## [GOAL OF THE EXERCISE]
Every record below should be repeated exactly, with the pictures left out.

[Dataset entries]
....................

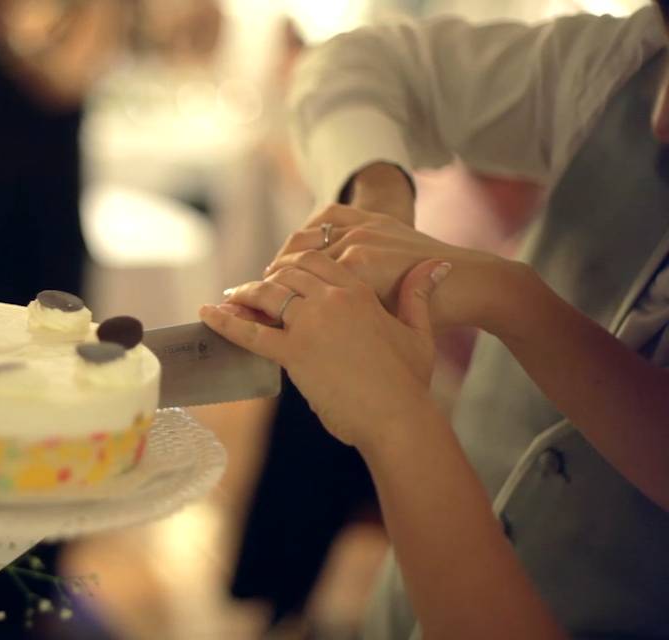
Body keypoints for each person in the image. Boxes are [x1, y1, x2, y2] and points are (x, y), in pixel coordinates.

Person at [205, 2, 669, 638]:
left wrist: (398, 417)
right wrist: (381, 196)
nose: (660, 117)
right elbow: (356, 63)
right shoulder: (622, 68)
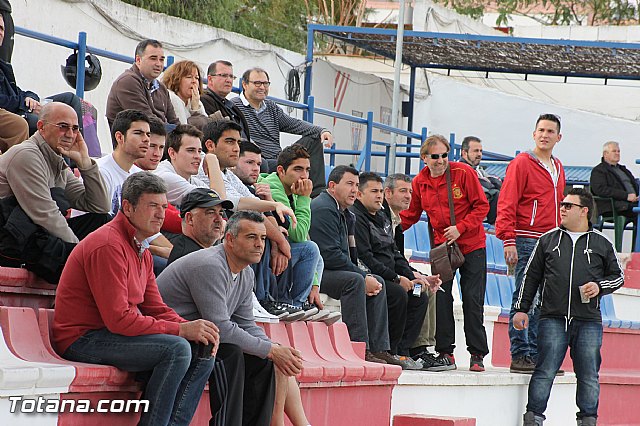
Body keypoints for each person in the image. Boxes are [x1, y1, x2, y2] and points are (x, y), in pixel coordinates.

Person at [53, 172, 219, 426]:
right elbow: (119, 320)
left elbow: (156, 308)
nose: (161, 214)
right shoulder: (109, 245)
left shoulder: (142, 249)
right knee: (176, 349)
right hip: (82, 338)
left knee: (202, 348)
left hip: (109, 334)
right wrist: (181, 329)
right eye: (152, 206)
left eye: (164, 207)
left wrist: (196, 330)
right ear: (128, 207)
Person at [158, 210, 309, 426]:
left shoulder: (246, 272)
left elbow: (246, 323)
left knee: (263, 361)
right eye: (251, 237)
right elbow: (222, 327)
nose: (260, 244)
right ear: (229, 239)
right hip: (172, 337)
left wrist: (272, 348)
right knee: (232, 353)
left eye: (263, 238)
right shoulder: (210, 265)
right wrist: (272, 350)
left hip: (203, 337)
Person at [515, 188, 623, 426]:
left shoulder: (603, 243)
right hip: (551, 318)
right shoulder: (547, 240)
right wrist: (521, 309)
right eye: (562, 204)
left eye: (568, 205)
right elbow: (530, 277)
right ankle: (533, 418)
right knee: (544, 370)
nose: (562, 208)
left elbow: (618, 277)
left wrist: (599, 286)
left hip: (588, 320)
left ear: (584, 211)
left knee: (588, 376)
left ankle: (587, 420)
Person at [199, 121, 307, 320]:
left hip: (226, 230)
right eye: (229, 142)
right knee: (252, 234)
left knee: (304, 248)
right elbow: (232, 202)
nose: (235, 148)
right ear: (210, 146)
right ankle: (260, 301)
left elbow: (259, 209)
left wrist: (276, 241)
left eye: (237, 142)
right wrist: (279, 238)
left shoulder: (227, 175)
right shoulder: (203, 168)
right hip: (211, 234)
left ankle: (287, 302)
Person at [401, 134, 490, 372]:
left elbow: (482, 206)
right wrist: (389, 226)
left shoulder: (463, 173)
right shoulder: (420, 182)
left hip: (472, 245)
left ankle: (477, 353)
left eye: (443, 155)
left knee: (472, 300)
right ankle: (445, 352)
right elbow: (411, 213)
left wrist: (460, 228)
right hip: (443, 249)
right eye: (434, 156)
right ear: (424, 158)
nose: (440, 161)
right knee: (441, 296)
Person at [311, 165, 413, 367]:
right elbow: (329, 255)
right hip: (317, 273)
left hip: (332, 269)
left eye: (356, 185)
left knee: (376, 282)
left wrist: (367, 276)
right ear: (332, 186)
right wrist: (361, 274)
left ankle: (379, 349)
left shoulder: (346, 213)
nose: (354, 190)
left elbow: (352, 253)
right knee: (355, 281)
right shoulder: (324, 207)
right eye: (349, 184)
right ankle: (359, 347)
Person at [0, 102, 110, 283]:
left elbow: (99, 205)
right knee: (92, 267)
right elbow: (46, 215)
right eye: (63, 127)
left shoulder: (56, 159)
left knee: (101, 221)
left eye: (75, 129)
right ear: (41, 127)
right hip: (11, 239)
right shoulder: (27, 154)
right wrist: (80, 255)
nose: (70, 134)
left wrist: (85, 164)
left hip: (36, 233)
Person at [495, 113, 566, 374]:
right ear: (533, 134)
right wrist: (508, 239)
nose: (545, 135)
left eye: (550, 131)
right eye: (541, 130)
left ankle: (536, 355)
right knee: (525, 296)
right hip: (525, 238)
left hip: (550, 242)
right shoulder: (522, 163)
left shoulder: (558, 166)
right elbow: (507, 201)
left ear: (559, 137)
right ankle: (520, 353)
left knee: (544, 300)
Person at [353, 172, 440, 367]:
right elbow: (366, 257)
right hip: (373, 275)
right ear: (360, 194)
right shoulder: (359, 218)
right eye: (374, 191)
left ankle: (405, 350)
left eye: (379, 192)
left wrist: (411, 276)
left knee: (419, 294)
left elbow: (396, 255)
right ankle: (389, 349)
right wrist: (397, 278)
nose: (378, 196)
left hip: (392, 274)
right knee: (399, 293)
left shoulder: (383, 219)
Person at [258, 143, 340, 323]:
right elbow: (298, 234)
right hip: (265, 253)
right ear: (281, 170)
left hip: (283, 252)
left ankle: (302, 302)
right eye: (298, 169)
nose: (304, 176)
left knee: (315, 252)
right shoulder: (271, 186)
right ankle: (294, 303)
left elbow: (303, 236)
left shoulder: (293, 189)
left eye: (307, 170)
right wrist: (304, 199)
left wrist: (315, 284)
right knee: (309, 249)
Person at [231, 67, 332, 197]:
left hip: (279, 156)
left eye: (265, 83)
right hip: (261, 159)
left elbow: (294, 124)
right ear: (244, 84)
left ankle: (317, 194)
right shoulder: (234, 106)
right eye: (257, 83)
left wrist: (321, 131)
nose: (262, 87)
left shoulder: (271, 107)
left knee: (314, 139)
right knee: (268, 163)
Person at [0, 15, 84, 136]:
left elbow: (17, 91)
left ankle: (79, 149)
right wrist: (25, 104)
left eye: (2, 28)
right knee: (49, 122)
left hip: (22, 107)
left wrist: (30, 98)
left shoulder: (3, 65)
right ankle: (66, 153)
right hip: (15, 113)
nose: (0, 32)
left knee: (70, 99)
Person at [383, 173, 437, 356]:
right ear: (387, 193)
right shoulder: (381, 219)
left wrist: (417, 275)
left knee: (426, 287)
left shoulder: (397, 222)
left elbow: (398, 257)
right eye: (403, 191)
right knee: (414, 293)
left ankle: (419, 349)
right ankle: (410, 349)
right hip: (382, 274)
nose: (408, 196)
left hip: (393, 271)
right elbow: (383, 258)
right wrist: (404, 277)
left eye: (410, 192)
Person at [106, 39, 179, 127]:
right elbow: (147, 121)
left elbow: (174, 121)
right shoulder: (127, 82)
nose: (159, 64)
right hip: (136, 138)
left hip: (158, 138)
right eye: (153, 58)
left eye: (161, 60)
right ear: (138, 60)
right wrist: (175, 132)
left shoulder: (162, 88)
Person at [154, 124, 225, 207]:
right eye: (191, 150)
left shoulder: (193, 180)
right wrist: (212, 160)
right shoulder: (165, 177)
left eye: (199, 151)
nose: (198, 157)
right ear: (172, 153)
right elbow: (219, 201)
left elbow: (219, 202)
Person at [166, 188, 232, 266]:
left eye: (220, 214)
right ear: (190, 219)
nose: (219, 220)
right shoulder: (192, 260)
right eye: (211, 213)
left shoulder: (201, 253)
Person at [201, 60, 251, 139]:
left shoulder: (231, 106)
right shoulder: (204, 100)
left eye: (231, 76)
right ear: (210, 79)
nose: (229, 80)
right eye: (224, 75)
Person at [590, 141, 638, 220]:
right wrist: (626, 196)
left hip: (632, 203)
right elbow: (600, 189)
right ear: (605, 154)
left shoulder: (623, 170)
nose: (617, 153)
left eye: (618, 151)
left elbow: (635, 184)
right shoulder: (599, 171)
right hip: (614, 206)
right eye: (614, 151)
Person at [459, 136, 502, 225]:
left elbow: (497, 182)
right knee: (496, 193)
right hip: (471, 221)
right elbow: (484, 187)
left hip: (483, 221)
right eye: (475, 151)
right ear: (464, 153)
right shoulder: (460, 171)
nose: (479, 154)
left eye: (480, 151)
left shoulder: (479, 170)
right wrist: (492, 187)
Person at [162, 60, 208, 125]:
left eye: (197, 78)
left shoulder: (195, 101)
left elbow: (208, 126)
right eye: (189, 77)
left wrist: (196, 108)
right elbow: (183, 127)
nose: (194, 81)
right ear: (176, 79)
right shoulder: (172, 97)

....................

## [RESPONSE BOX]
Body keypoints for each person in the image. Boxes are [x1, y1, x2, y2] and points are (x, y), in pixel coordinates.

Person at [205, 2, 669, 638]:
left wrist: (398, 417)
right wrist: (381, 196)
nose: (660, 117)
right elbow: (356, 63)
right shoulder: (622, 68)
Body keypoints for each person in the image. Boxes are [x1, y1, x2, y2] and points are (x, y), in pixel coordinates.

Person at [53, 172, 219, 426]:
right elbow: (119, 320)
left elbow: (156, 308)
nose: (161, 214)
right shoulder: (109, 245)
left shoulder: (142, 249)
right knee: (176, 349)
right hip: (82, 338)
left knee: (202, 348)
left hip: (109, 334)
right wrist: (181, 329)
right eye: (152, 206)
left eye: (164, 207)
left wrist: (196, 330)
right ear: (128, 207)
Person at [158, 210, 309, 426]:
left shoulder: (246, 272)
left elbow: (246, 323)
left knee: (263, 361)
right eye: (251, 237)
right elbow: (222, 327)
nose: (260, 244)
right ear: (229, 239)
right hip: (172, 337)
left wrist: (272, 348)
right knee: (232, 353)
left eye: (263, 238)
right shoulder: (210, 265)
right wrist: (272, 350)
left hip: (203, 337)
Person at [515, 188, 623, 426]:
left shoulder: (603, 243)
right hip: (551, 318)
right shoulder: (547, 240)
right wrist: (521, 309)
right eye: (562, 204)
left eye: (568, 205)
right elbow: (530, 277)
right ankle: (533, 418)
right knee: (544, 370)
nose: (562, 208)
left elbow: (618, 277)
left wrist: (599, 286)
left hip: (588, 320)
left ear: (584, 211)
left knee: (588, 376)
left ankle: (587, 420)
Person at [199, 121, 307, 320]:
left hip: (226, 230)
right eye: (229, 142)
right knee: (252, 234)
left knee: (304, 248)
right elbow: (232, 202)
nose: (235, 148)
right ear: (210, 146)
right ankle: (260, 301)
left elbow: (259, 209)
left wrist: (276, 241)
left eye: (237, 142)
right wrist: (279, 238)
left shoulder: (227, 175)
right shoulder: (203, 168)
right hip: (211, 234)
left ankle: (287, 302)
Person at [401, 134, 490, 372]:
left elbow: (482, 206)
right wrist: (389, 226)
left shoulder: (463, 173)
right shoulder: (420, 182)
left hip: (472, 245)
left ankle: (477, 353)
left eye: (443, 155)
left knee: (472, 300)
right ankle: (445, 352)
right elbow: (411, 213)
left wrist: (460, 228)
right hip: (443, 249)
right eye: (434, 156)
right ear: (424, 158)
nose: (440, 161)
right knee: (441, 296)
Person at [311, 165, 413, 367]:
right elbow: (329, 255)
right hip: (317, 273)
left hip: (332, 269)
left eye: (356, 185)
left knee: (376, 282)
left wrist: (367, 276)
right ear: (332, 186)
right wrist: (361, 274)
left ankle: (379, 349)
left shoulder: (346, 213)
nose: (354, 190)
left elbow: (352, 253)
right knee: (355, 281)
right shoulder: (324, 207)
right eye: (349, 184)
right ankle: (359, 347)
Person at [0, 102, 110, 283]:
left elbow: (99, 205)
right knee: (92, 267)
right elbow: (46, 215)
right eye: (63, 127)
left shoulder: (56, 159)
left knee: (101, 221)
left eye: (75, 129)
right ear: (41, 127)
right hip: (11, 239)
right shoulder: (27, 154)
right wrist: (80, 255)
nose: (70, 134)
left wrist: (85, 164)
left hip: (36, 233)
Person at [495, 113, 566, 374]:
right ear: (533, 134)
right wrist: (508, 239)
nose: (545, 135)
left eye: (550, 131)
right eye: (541, 130)
left ankle: (536, 355)
right knee: (525, 296)
right hip: (525, 238)
left hip: (550, 242)
right shoulder: (522, 163)
left shoulder: (558, 166)
right elbow: (507, 201)
left ear: (559, 137)
right ankle: (520, 353)
left knee: (544, 300)
Person at [353, 172, 440, 367]:
right elbow: (366, 257)
right hip: (373, 275)
right ear: (360, 194)
right shoulder: (359, 218)
right eye: (374, 191)
left ankle: (405, 350)
left eye: (379, 192)
left wrist: (411, 276)
left knee: (419, 294)
left elbow: (396, 255)
right ankle: (389, 349)
right wrist: (397, 278)
nose: (378, 196)
left hip: (392, 274)
right knee: (399, 293)
left shoulder: (383, 219)
Person at [258, 143, 340, 323]:
right elbow: (298, 234)
right hip: (265, 253)
right ear: (281, 170)
left hip: (283, 252)
left ankle: (302, 302)
right eye: (298, 169)
nose: (304, 176)
left knee: (315, 252)
right shoulder: (271, 186)
right ankle: (294, 303)
left elbow: (303, 236)
left shoulder: (293, 189)
left eye: (307, 170)
right wrist: (304, 199)
left wrist: (315, 284)
right knee: (309, 249)
Person at [231, 67, 332, 197]:
left hip: (279, 156)
left eye: (265, 83)
right hip: (261, 159)
left elbow: (294, 124)
right ear: (244, 84)
left ankle: (317, 194)
right shoulder: (234, 106)
right eye: (257, 83)
left wrist: (321, 131)
nose: (262, 87)
left shoulder: (271, 107)
left knee: (314, 139)
right knee: (268, 163)
Person at [0, 15, 84, 136]:
left elbow: (17, 91)
left ankle: (79, 149)
right wrist: (25, 104)
left eye: (2, 28)
right knee: (49, 122)
left hip: (22, 107)
left wrist: (30, 98)
left shoulder: (3, 65)
right ankle: (66, 153)
right hip: (15, 113)
nose: (0, 32)
left knee: (70, 99)
Person at [383, 173, 437, 356]:
right ear: (387, 193)
right shoulder: (381, 219)
left wrist: (417, 275)
left knee: (426, 287)
left shoulder: (397, 222)
left elbow: (398, 257)
right eye: (403, 191)
right knee: (414, 293)
left ankle: (419, 349)
right ankle: (410, 349)
right hip: (382, 274)
nose: (408, 196)
left hip: (393, 271)
right elbow: (383, 258)
right wrist: (404, 277)
left eye: (410, 192)
Person at [106, 39, 179, 127]:
right elbow: (147, 121)
left elbow: (174, 121)
right shoulder: (127, 82)
nose: (159, 64)
right hip: (136, 138)
left hip: (158, 138)
right eye: (153, 58)
left eye: (161, 60)
right ear: (138, 60)
right wrist: (175, 132)
left shoulder: (162, 88)
Person at [154, 124, 225, 207]:
right eye: (191, 150)
left shoulder: (193, 180)
right wrist: (212, 160)
right shoulder: (165, 177)
left eye: (199, 151)
nose: (198, 157)
right ear: (172, 153)
right elbow: (219, 201)
left elbow: (219, 202)
Person at [166, 188, 232, 266]:
left eye: (220, 214)
right ear: (190, 219)
nose: (219, 220)
right shoulder: (192, 260)
right eye: (211, 213)
left shoulder: (201, 253)
Person at [201, 60, 251, 139]:
left shoulder: (231, 106)
right shoulder: (204, 100)
left eye: (231, 76)
right ear: (210, 79)
nose: (229, 80)
right eye: (224, 75)
Person at [590, 141, 638, 220]:
right wrist: (626, 196)
left hip: (632, 203)
right elbow: (600, 189)
right ear: (605, 154)
left shoulder: (623, 170)
nose: (617, 153)
left eye: (618, 151)
left elbow: (635, 184)
right shoulder: (599, 171)
right hip: (614, 206)
right eye: (614, 151)
Person at [459, 136, 502, 225]:
left elbow: (497, 182)
right knee: (496, 193)
right hip: (471, 221)
right elbow: (484, 187)
left hip: (483, 221)
right eye: (475, 151)
right ear: (464, 153)
right shoulder: (460, 171)
nose: (479, 154)
left eye: (480, 151)
left shoulder: (479, 170)
right wrist: (492, 187)
Person at [162, 60, 208, 125]:
left eye: (197, 78)
left shoulder: (195, 101)
left elbow: (208, 126)
right eye: (189, 77)
left wrist: (196, 108)
right elbow: (183, 127)
nose: (194, 81)
right ear: (176, 79)
right shoulder: (172, 97)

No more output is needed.